_TASK DIRECTIONS_. An exact, picture-free copy of the listing is required.

_DATASET EXTRACT_.
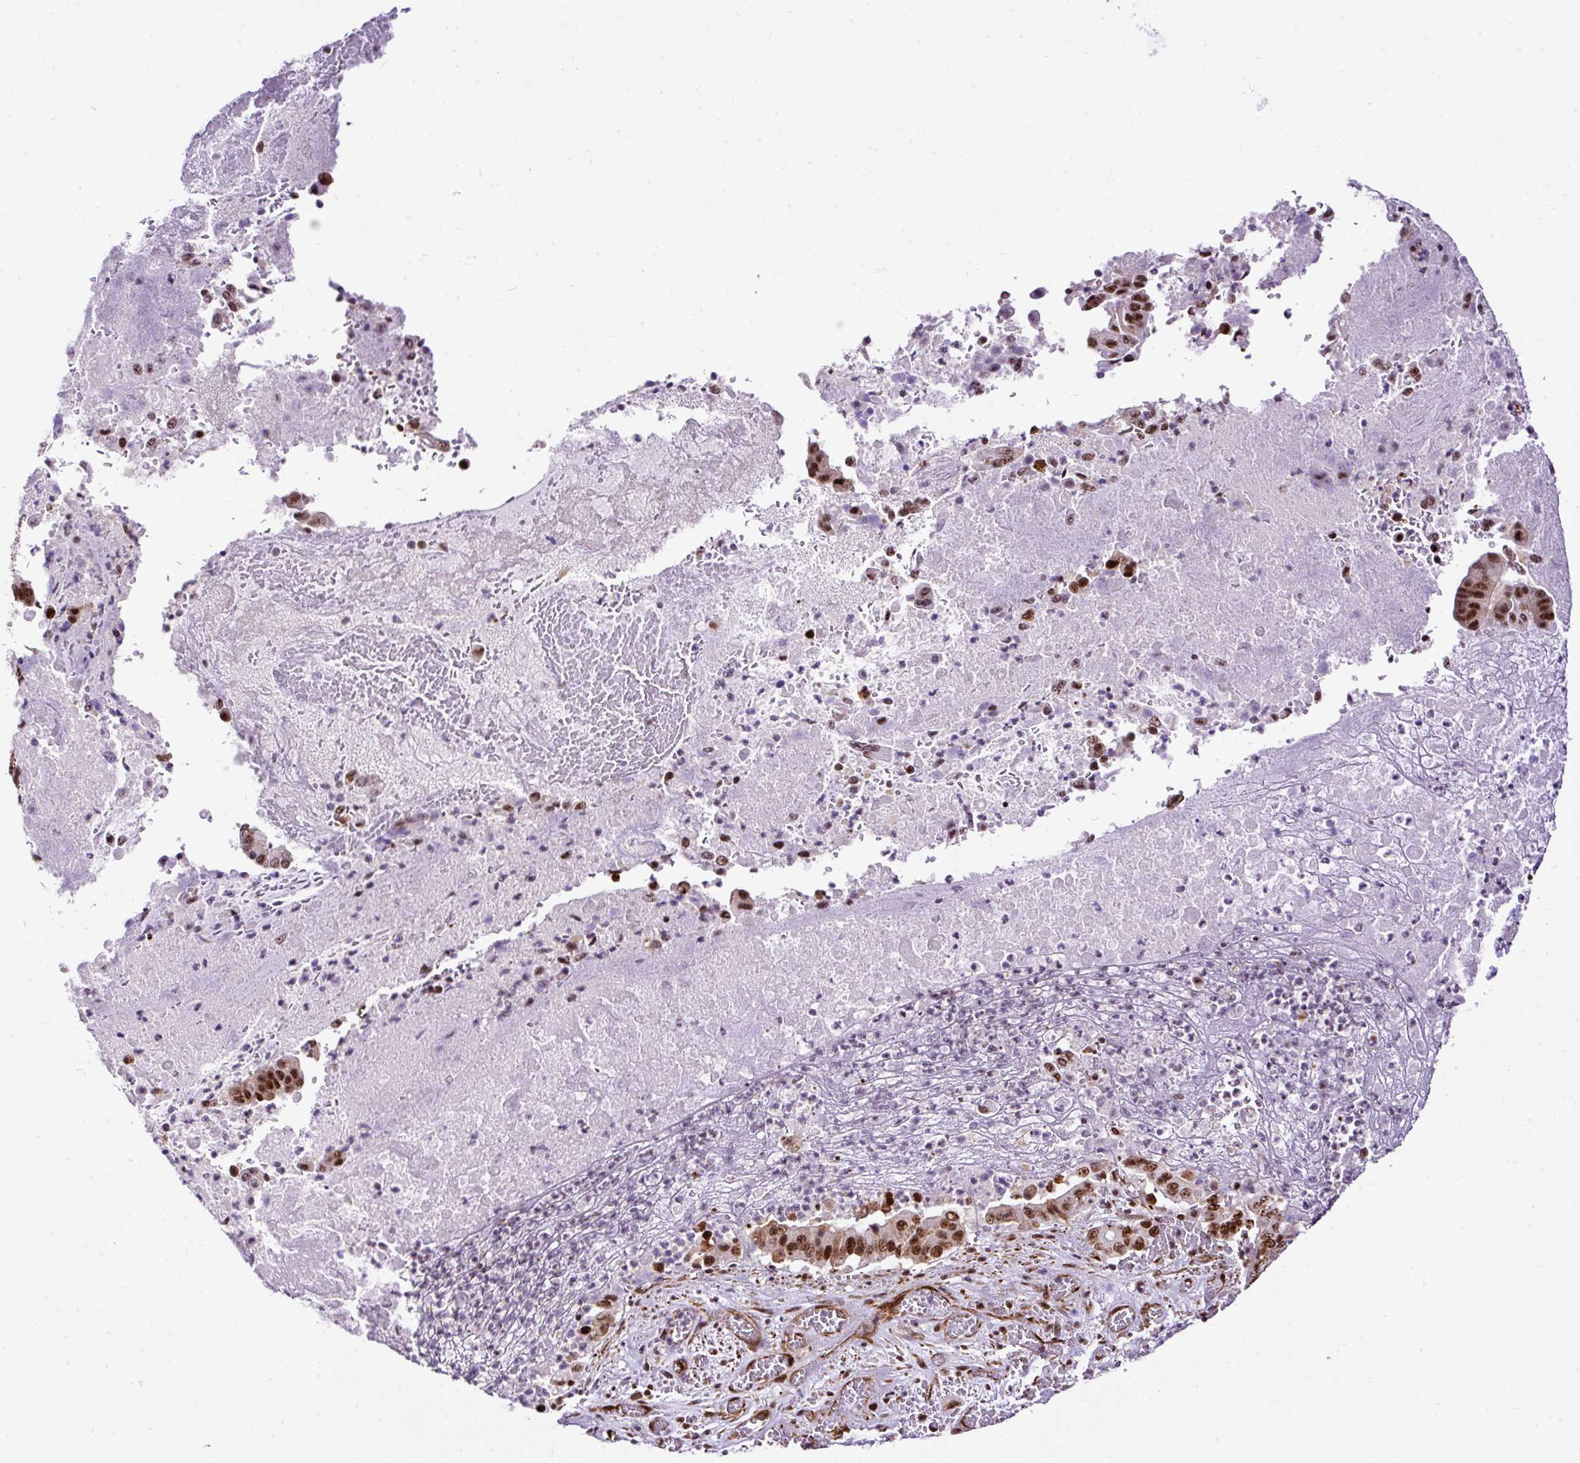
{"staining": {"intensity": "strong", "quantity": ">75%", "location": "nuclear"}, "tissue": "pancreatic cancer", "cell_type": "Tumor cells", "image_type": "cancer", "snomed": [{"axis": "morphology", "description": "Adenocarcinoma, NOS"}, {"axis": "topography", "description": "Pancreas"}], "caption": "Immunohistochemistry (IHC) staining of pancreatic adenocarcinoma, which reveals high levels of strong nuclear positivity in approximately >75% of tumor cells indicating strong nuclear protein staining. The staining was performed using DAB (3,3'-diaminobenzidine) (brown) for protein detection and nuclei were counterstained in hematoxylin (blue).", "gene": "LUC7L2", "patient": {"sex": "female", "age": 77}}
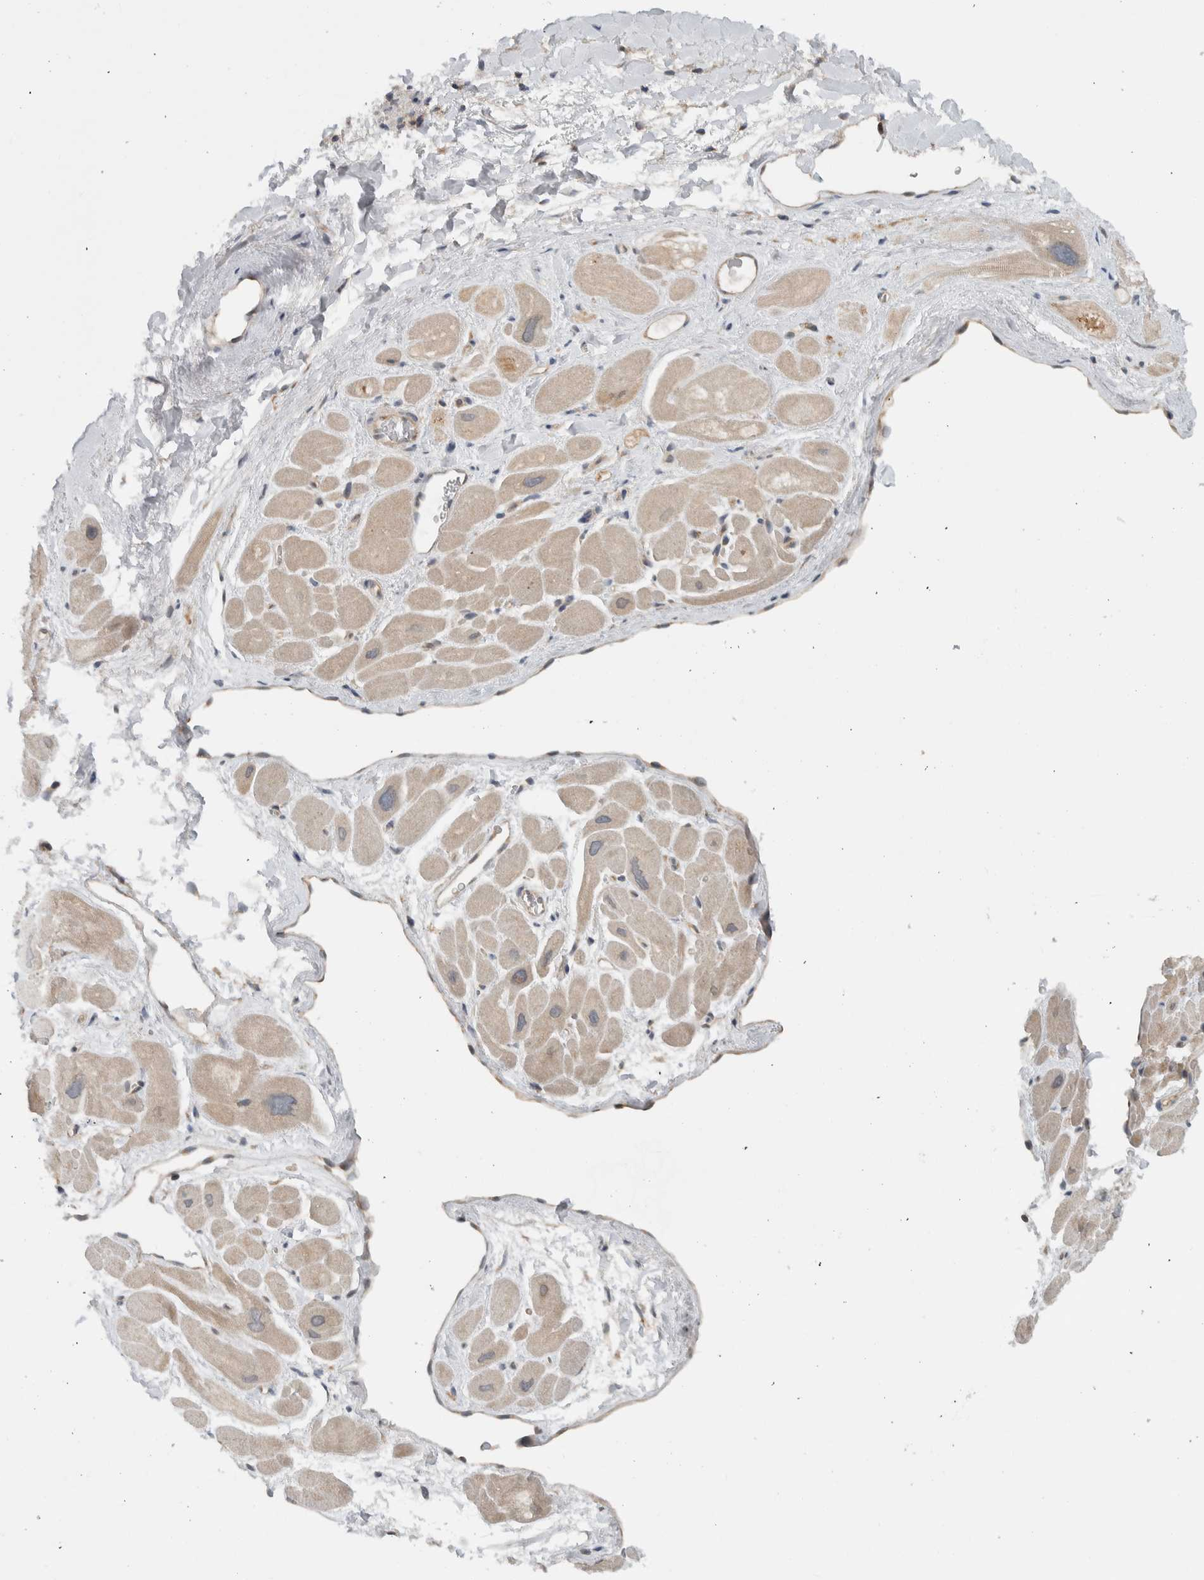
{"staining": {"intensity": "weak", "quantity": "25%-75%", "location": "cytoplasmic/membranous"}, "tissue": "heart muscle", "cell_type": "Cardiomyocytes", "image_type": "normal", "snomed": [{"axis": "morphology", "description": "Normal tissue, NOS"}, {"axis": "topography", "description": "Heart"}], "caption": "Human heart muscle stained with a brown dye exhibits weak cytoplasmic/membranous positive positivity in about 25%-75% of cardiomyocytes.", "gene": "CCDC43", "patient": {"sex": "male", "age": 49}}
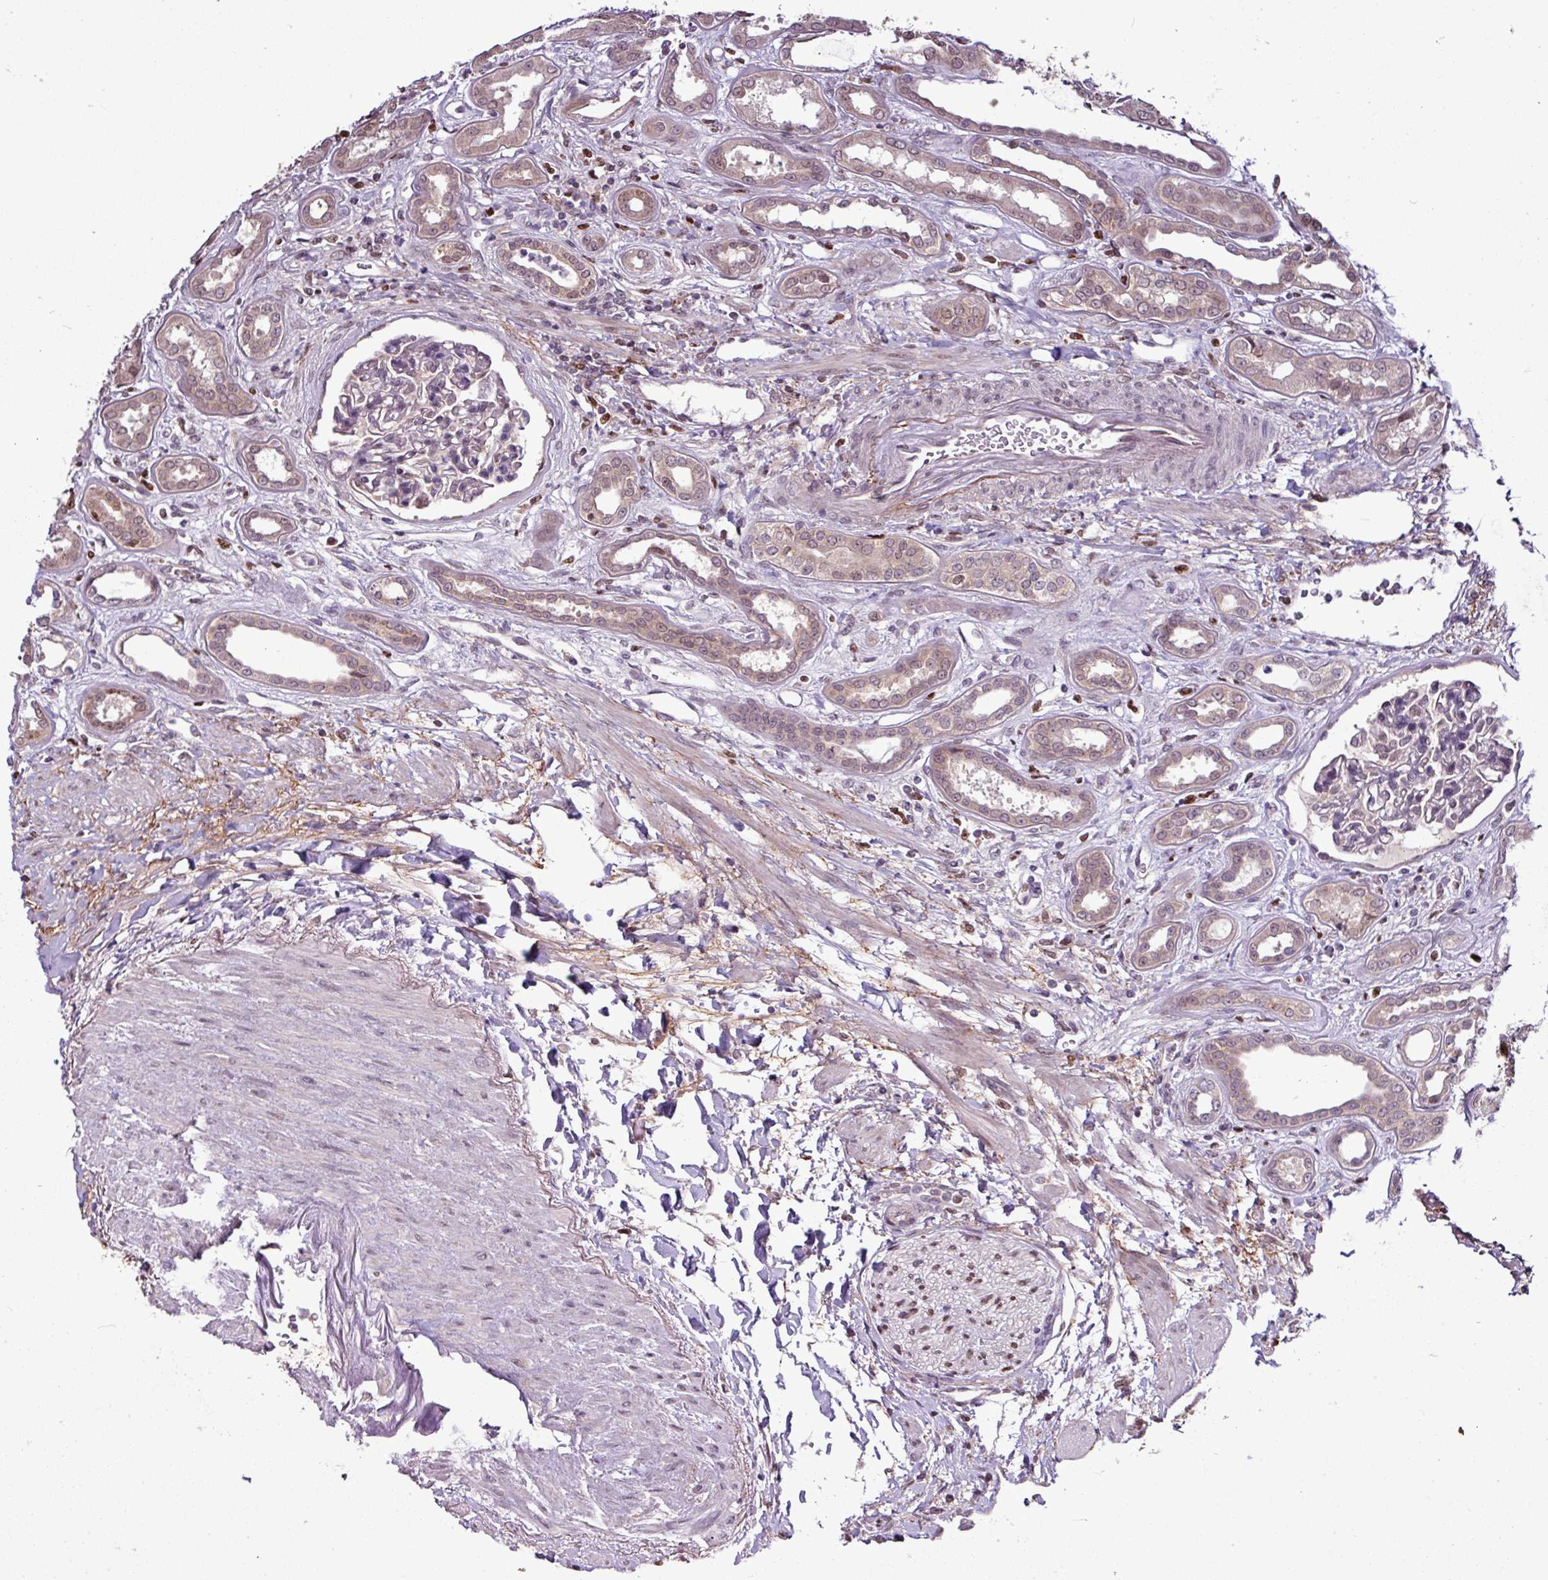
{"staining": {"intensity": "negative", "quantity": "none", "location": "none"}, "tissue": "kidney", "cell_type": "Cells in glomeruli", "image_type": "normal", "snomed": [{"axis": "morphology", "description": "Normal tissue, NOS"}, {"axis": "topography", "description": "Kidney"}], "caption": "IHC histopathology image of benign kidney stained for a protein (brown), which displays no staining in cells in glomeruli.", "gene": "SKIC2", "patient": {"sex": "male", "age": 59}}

_YOUR RESPONSE_.
{"staining": {"intensity": "strong", "quantity": ">75%", "location": "nuclear"}, "tissue": "pancreatic cancer", "cell_type": "Tumor cells", "image_type": "cancer", "snomed": [{"axis": "morphology", "description": "Adenocarcinoma, NOS"}, {"axis": "topography", "description": "Pancreas"}], "caption": "Immunohistochemistry (IHC) staining of pancreatic adenocarcinoma, which reveals high levels of strong nuclear positivity in approximately >75% of tumor cells indicating strong nuclear protein staining. The staining was performed using DAB (3,3'-diaminobenzidine) (brown) for protein detection and nuclei were counterstained in hematoxylin (blue).", "gene": "LUC7L2", "patient": {"sex": "female", "age": 77}}
{"staining": {"intensity": "weak", "quantity": "25%-75%", "location": "cytoplasmic/membranous"}, "tissue": "heart muscle", "cell_type": "Cardiomyocytes", "image_type": "normal", "snomed": [{"axis": "morphology", "description": "Normal tissue, NOS"}, {"axis": "topography", "description": "Heart"}], "caption": "Human heart muscle stained with a brown dye exhibits weak cytoplasmic/membranous positive positivity in about 25%-75% of cardiomyocytes.", "gene": "CCDC43", "patient": {"sex": "male", "age": 49}}
{"staining": {"intensity": "negative", "quantity": "none", "location": "none"}, "tissue": "kidney", "cell_type": "Cells in glomeruli", "image_type": "normal", "snomed": [{"axis": "morphology", "description": "Normal tissue, NOS"}, {"axis": "topography", "description": "Kidney"}], "caption": "IHC histopathology image of benign kidney stained for a protein (brown), which displays no staining in cells in glomeruli.", "gene": "SKIC2", "patient": {"sex": "male", "age": 59}}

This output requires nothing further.